PKK'nin 15 Aralık 1995 yılında tek taraflı ateşkes ilan etmesinden hemen sonra Şırnak'ın Güçlükonak ilçesine bağlı Çevrimli ve Yatağan köylerine 12 Ocak 1996 günü baskın yapan askerler, Abdullah İlhan, Ahmet Kaya, Ali Nas, Neytullah İlhan, Halit Kaya ve Ramazan Oruç'u gözaltına aldı. PKK'ye yardım ettikleri iddiasıyla gözaltına bu kişiler, Taşkonak Jandarma Taburu'na götürüldü. 15 Ocak günü ise Koçyurdu köyü korucularından Hamit Yılmaz, Abdulhalim Yılmaz, Mehmet Öner ve Lokman Özdemir , "görev var" denilerek Ramazan Nas'a ait minibüsle aynı Tabur'a götürüldü. Gözaltındaki köylüler ve "görev" için götürülen korucular, Taşkonak Taburu'nda, Ramazan Nas'a ait 56 AH 320 minibüse bindirilerek aynı gün yola çıkarıldı. Minibüs Tabur ile Koçyurdu köyü arasında silahlı bir grup tarafından durdurularak kurşun yağmuruna tutuldu ve ardından içindekilerle birlikte yakıldı. Olaydan bir gün sonra 16 Ocak 1996 tarihinde Genelkurmay Başkanlığı tarafından Ankara'dan Güçlükonak'a helikopterle getirilen gazetecilere, katliamın PKK tarafından gerçekleştirildiği söylendi.
Genelkurmay'ın direktiflerine uyan basın, haberi günlerce bu şekilde yazdı.

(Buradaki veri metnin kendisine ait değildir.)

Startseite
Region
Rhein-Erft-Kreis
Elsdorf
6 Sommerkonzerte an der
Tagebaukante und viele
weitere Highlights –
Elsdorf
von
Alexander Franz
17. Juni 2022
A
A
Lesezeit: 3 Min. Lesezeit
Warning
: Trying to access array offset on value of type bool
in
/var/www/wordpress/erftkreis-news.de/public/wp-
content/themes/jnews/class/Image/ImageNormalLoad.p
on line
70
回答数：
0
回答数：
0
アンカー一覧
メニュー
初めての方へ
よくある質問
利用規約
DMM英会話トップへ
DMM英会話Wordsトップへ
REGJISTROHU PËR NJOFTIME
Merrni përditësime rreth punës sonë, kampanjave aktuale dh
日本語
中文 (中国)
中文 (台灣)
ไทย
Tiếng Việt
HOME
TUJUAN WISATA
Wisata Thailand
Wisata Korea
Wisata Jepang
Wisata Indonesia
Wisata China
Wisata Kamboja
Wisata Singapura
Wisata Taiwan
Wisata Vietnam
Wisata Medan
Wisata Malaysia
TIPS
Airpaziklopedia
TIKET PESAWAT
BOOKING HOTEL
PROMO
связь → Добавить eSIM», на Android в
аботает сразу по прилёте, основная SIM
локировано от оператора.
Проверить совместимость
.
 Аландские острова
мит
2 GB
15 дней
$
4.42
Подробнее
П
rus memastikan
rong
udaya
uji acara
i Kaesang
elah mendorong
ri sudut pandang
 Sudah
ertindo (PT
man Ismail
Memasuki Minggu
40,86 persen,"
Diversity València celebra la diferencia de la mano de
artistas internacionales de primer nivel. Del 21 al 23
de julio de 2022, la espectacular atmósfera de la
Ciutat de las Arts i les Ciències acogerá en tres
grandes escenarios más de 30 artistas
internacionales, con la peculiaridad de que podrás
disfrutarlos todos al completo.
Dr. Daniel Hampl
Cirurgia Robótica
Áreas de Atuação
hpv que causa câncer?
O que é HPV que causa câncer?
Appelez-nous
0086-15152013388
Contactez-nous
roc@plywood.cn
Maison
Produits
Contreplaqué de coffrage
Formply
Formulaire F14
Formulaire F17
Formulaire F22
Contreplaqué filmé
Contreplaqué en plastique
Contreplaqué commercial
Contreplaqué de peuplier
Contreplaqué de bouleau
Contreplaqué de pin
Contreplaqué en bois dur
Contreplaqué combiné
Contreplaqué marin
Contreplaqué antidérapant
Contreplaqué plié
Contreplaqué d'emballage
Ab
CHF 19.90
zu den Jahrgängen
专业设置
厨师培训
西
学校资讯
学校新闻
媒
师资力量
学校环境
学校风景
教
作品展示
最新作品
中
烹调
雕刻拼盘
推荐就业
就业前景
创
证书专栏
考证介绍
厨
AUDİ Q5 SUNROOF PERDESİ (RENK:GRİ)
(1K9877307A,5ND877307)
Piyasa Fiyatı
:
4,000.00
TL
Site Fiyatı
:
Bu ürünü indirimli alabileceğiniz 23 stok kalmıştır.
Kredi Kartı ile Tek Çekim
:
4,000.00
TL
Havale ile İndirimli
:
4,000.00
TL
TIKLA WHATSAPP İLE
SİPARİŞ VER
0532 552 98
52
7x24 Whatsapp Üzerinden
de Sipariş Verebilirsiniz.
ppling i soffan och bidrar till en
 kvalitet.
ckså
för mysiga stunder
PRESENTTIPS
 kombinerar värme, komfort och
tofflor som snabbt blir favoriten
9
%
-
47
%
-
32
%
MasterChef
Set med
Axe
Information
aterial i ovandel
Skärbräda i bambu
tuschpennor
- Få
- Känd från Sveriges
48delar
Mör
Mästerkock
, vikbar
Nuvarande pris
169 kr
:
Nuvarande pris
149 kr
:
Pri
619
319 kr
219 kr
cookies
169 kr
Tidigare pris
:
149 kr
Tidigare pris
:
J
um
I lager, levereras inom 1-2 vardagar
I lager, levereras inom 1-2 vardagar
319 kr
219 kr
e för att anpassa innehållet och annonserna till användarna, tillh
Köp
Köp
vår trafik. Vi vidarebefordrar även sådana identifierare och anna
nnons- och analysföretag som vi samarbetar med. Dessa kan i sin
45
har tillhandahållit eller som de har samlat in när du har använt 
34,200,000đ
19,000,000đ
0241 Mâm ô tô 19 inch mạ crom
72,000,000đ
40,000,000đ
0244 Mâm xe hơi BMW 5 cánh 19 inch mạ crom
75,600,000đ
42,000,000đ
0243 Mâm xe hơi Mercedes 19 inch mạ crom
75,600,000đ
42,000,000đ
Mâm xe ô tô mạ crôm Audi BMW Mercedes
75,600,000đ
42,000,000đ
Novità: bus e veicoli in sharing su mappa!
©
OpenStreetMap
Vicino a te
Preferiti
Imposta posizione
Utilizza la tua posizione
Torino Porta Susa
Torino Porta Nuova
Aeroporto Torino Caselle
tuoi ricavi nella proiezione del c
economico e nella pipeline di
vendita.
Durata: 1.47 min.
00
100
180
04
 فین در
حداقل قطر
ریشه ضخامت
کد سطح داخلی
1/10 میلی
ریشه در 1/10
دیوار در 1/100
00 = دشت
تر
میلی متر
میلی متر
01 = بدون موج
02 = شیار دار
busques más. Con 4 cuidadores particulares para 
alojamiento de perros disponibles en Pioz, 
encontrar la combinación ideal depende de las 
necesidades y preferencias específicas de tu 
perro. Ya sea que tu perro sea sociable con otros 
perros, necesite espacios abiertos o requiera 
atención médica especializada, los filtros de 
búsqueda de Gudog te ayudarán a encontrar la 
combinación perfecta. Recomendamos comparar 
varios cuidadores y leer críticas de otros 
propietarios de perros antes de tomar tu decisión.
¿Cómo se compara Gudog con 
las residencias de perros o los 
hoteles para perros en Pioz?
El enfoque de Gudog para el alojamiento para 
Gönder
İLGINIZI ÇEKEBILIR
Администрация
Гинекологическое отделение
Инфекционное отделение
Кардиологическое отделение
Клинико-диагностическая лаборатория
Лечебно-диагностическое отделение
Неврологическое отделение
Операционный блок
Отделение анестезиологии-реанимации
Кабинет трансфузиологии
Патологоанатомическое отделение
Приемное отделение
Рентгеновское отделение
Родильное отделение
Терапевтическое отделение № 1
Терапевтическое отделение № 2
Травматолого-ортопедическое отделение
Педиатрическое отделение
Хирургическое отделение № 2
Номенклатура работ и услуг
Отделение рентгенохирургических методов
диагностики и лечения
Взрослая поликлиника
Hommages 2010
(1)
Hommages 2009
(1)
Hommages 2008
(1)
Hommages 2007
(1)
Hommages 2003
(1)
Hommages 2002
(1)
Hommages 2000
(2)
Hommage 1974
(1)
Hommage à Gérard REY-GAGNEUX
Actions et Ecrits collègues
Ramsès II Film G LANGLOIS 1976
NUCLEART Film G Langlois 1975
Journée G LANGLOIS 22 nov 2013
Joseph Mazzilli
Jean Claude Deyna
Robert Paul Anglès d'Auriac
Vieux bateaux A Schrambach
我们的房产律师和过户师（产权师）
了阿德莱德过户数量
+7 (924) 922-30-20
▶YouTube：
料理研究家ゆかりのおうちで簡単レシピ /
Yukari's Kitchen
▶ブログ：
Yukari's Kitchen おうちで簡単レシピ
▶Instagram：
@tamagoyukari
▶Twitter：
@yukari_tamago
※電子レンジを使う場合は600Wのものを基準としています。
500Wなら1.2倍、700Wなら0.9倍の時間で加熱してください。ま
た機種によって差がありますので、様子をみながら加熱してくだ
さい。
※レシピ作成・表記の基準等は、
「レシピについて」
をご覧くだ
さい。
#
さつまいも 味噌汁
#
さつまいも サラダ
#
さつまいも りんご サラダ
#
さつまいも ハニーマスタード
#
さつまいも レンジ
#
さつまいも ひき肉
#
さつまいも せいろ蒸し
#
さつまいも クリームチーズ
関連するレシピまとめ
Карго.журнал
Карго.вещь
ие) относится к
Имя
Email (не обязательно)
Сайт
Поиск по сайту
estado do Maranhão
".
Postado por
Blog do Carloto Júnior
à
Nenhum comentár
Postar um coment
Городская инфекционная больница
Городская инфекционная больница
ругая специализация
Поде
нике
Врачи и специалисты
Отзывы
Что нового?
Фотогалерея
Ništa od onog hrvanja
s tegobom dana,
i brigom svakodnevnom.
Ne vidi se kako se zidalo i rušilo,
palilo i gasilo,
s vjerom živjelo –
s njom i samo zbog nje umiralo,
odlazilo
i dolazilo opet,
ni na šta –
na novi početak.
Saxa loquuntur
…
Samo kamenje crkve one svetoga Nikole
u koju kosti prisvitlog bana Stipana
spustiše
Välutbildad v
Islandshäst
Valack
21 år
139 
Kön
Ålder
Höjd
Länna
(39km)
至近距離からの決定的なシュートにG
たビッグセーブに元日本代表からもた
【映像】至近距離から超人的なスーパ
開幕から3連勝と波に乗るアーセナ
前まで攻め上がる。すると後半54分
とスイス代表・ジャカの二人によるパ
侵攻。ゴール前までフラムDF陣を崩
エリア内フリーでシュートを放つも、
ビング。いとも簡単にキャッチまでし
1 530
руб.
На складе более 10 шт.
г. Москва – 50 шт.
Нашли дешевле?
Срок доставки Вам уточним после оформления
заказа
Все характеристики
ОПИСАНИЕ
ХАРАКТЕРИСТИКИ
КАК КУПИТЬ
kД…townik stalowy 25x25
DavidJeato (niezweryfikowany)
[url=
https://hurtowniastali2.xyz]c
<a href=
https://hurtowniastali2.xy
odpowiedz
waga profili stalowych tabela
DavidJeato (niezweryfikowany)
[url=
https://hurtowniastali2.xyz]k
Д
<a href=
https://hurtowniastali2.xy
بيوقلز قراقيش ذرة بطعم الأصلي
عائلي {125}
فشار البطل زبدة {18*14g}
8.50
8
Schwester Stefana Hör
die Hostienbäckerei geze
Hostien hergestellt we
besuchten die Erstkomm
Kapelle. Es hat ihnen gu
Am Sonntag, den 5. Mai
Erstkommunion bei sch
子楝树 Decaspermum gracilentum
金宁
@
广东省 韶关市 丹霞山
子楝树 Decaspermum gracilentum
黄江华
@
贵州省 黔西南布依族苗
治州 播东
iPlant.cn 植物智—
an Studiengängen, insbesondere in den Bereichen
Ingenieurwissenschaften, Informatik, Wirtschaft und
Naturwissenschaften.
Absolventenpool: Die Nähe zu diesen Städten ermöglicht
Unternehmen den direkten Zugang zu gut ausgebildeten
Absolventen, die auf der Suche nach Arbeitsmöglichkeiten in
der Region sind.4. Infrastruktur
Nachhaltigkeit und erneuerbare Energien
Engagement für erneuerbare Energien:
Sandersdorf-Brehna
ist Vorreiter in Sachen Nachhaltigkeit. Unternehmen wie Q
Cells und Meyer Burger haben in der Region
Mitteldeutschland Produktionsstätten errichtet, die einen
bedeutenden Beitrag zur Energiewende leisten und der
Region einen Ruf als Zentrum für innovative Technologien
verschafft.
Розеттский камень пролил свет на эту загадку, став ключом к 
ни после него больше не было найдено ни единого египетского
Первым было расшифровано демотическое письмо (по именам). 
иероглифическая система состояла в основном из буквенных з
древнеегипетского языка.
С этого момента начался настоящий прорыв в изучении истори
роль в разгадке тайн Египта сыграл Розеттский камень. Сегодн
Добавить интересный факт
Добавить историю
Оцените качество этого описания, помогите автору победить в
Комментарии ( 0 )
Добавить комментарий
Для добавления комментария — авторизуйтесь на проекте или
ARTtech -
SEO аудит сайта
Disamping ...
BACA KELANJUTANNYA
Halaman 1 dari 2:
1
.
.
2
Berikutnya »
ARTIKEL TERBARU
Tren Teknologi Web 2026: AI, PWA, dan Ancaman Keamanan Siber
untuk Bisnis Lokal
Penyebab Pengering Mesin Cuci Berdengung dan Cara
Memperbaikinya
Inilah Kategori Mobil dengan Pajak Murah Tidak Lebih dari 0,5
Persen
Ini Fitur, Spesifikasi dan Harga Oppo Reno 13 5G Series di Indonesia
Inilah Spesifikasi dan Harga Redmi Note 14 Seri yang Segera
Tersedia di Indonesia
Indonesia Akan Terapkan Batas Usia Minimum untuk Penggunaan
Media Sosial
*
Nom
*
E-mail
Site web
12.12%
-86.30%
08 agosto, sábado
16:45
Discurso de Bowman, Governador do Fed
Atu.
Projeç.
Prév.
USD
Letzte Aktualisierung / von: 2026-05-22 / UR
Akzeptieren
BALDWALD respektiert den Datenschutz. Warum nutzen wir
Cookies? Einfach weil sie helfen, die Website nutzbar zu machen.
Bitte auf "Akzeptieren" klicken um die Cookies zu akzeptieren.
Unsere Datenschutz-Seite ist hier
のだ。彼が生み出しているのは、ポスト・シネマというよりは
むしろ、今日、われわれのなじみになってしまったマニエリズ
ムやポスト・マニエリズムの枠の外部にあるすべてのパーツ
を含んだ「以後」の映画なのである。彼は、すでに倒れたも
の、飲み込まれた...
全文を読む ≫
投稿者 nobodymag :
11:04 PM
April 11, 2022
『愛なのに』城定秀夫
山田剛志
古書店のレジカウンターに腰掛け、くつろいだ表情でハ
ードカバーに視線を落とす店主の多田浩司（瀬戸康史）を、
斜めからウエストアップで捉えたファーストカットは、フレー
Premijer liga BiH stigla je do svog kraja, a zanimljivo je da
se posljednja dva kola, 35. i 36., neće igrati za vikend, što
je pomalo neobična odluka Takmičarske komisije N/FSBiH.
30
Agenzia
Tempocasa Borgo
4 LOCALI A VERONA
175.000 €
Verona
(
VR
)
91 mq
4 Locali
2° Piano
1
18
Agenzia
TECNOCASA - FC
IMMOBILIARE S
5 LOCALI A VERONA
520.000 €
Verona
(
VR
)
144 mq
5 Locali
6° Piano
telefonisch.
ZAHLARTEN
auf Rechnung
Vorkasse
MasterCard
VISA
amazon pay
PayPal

Güçlükonak katliamının ardından, "Barış İçin Bir Araya Çalışma Grubu", gazetecileri de yanlarına alarak 13 Şubat 1996 tarihinde olay yerinde incelemelerde bulundu. Heyet, katliamın devlet güçlerince gerçekleştiğini duyurdu ve Genelkurmay Başkanlığı hakkında suç duyurusunda bulundu. Katliam kurbanlarının yakınları askeri yetkililerin baskılarına rağmen 12 Temmuz 1996 tarihinde Avrupa İnsan Hakları Mahkemesi (AİHM)'ne başvurdu. Güçlükonak Katliamı davası AİHM'e götürüldü ve burada Türkiye mahkum edildi.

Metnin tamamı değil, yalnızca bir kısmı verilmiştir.